A top Turkish official told US national security advisor John Bolton late Wednesday that Ankara was ready to implement a Syria safe zone plan with Washington “without delay,” state news agency Anadolu reported.
The NATO allies last month agreed to set up a buffer zone between the Turkish border and Syrian areas controlled by the US-backed Kurdish People’s Protection Units (YPG).
Turkish President Recep Tayyip Erdogan has said Ankara will not allow Washington to delay the plan — which Turkish authorities have long been pressing for.
Presidential spokesman Ibrahim Kalin told Bolton in a telephone call that “the Turkish side has completed preparations for the implementation of the Turkish-US joint operation plan without delay,” Anadolu reported.
The two also discussed a possible meeting between Erdogan and US President Donald Trump on the margins of the annual UN General Assembly meetings in New York later this month.

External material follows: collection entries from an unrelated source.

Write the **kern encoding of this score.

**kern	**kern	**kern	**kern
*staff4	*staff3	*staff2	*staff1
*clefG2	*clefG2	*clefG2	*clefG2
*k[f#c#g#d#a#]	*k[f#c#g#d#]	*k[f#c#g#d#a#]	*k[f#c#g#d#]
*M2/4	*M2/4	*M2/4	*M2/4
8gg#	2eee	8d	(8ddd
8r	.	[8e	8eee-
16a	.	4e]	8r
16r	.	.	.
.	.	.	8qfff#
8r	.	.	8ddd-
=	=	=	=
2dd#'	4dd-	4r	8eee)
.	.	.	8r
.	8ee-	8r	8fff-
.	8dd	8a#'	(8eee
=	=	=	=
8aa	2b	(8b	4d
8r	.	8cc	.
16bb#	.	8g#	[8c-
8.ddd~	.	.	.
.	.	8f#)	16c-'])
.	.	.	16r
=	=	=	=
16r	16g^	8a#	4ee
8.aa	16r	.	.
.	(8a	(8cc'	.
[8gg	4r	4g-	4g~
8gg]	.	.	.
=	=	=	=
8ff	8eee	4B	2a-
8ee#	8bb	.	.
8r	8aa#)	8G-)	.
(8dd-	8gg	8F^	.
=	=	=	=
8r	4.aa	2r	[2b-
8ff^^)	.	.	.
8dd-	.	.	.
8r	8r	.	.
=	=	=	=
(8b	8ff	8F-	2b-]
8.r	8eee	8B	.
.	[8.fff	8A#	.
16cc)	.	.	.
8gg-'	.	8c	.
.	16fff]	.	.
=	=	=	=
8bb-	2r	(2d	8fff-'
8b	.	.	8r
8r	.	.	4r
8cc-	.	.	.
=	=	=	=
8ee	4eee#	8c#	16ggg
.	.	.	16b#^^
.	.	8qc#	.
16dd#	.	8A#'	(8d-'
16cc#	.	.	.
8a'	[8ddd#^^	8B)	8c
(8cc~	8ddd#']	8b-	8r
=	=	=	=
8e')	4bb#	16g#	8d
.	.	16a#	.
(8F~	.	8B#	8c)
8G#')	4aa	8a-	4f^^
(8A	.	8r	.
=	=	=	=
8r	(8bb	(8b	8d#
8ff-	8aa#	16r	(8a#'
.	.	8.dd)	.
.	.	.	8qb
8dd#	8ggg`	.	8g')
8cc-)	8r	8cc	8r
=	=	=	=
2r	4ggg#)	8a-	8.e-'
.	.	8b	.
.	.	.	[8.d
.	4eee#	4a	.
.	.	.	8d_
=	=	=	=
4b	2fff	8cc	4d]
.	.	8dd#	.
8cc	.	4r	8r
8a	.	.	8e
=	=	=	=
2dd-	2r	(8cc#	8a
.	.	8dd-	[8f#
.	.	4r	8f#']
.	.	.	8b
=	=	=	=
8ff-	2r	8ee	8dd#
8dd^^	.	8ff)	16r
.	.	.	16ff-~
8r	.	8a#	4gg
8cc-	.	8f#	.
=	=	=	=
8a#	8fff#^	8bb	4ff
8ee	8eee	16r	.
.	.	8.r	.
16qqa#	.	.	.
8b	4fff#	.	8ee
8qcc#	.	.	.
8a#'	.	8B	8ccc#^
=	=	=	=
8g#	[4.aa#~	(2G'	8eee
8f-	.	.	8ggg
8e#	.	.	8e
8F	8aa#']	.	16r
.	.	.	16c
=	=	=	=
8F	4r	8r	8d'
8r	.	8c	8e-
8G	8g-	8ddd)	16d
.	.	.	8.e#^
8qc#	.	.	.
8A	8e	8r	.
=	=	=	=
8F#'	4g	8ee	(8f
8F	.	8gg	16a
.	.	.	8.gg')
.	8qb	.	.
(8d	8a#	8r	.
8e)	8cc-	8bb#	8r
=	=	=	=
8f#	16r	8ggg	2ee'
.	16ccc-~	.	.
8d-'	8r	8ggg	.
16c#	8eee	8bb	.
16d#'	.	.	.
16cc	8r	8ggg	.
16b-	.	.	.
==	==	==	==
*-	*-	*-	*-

Turkey has repeatedly threatened to launch a new military offensive against YPG forces in northern Syria, where the Kurdish group controls a large swathe of land.
The YPG — a key partner to Washington in the fight against the Islamic State group in Syria — has said they would help implement the buffer zone in their areas along the Turkish border.
Ankara says the YPG is a “terrorist” offshoot of the outlawed Kurdistan Workers’ Party (PKK), which has been waging an insurgency inside Turkey since 1984.
The PKK is blacklisted as a terror group by Ankara, the US and the European Union.